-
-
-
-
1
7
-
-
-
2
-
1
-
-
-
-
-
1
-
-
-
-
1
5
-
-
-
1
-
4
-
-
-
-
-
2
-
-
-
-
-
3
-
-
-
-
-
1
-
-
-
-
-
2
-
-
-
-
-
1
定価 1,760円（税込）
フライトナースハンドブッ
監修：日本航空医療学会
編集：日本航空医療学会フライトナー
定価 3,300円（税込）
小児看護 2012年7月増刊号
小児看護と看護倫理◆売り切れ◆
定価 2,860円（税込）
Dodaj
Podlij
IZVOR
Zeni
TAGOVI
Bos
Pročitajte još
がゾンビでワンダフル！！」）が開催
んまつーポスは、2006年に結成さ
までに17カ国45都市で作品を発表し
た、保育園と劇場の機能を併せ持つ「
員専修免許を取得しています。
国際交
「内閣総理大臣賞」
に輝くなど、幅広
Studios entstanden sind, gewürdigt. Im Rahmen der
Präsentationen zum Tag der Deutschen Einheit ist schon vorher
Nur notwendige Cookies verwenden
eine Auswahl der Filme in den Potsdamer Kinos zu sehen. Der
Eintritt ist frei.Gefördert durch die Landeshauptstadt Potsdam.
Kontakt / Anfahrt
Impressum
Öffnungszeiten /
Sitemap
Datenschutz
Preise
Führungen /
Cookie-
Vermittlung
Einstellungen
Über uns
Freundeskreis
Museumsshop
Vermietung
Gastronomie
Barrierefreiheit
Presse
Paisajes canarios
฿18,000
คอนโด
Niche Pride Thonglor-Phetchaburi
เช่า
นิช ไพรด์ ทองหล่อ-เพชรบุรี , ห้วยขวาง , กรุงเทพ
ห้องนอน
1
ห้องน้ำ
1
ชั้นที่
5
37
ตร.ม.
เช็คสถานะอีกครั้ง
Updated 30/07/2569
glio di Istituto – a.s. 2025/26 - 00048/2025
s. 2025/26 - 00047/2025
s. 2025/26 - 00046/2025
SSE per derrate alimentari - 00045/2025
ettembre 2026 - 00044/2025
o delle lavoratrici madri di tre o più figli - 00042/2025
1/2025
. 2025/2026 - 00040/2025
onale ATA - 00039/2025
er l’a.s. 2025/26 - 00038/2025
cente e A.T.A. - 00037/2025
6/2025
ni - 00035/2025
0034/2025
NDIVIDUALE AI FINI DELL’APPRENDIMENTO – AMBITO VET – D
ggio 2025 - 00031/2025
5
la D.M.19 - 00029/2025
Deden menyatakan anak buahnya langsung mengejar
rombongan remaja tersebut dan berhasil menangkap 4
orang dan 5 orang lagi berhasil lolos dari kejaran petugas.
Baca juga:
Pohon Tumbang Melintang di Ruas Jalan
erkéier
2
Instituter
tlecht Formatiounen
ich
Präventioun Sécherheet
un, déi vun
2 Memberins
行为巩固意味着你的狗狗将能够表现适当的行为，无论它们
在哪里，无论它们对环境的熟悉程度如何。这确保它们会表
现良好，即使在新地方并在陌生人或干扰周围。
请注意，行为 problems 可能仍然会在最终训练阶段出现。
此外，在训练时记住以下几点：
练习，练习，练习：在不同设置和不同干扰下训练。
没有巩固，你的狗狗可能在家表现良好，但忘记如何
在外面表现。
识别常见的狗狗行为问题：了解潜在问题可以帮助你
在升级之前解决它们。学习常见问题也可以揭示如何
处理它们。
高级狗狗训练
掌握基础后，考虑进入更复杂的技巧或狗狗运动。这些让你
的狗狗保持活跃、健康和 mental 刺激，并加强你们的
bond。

--------------------------------

-- Task requirements --
Where the string "berhasil" appears in a line of the entries above, return that line.

-- Answer for this exercise --
rombongan remaja tersebut dan berhasil menangkap 4
orang dan 5 orang lagi berhasil lolos dari kejaran petugas.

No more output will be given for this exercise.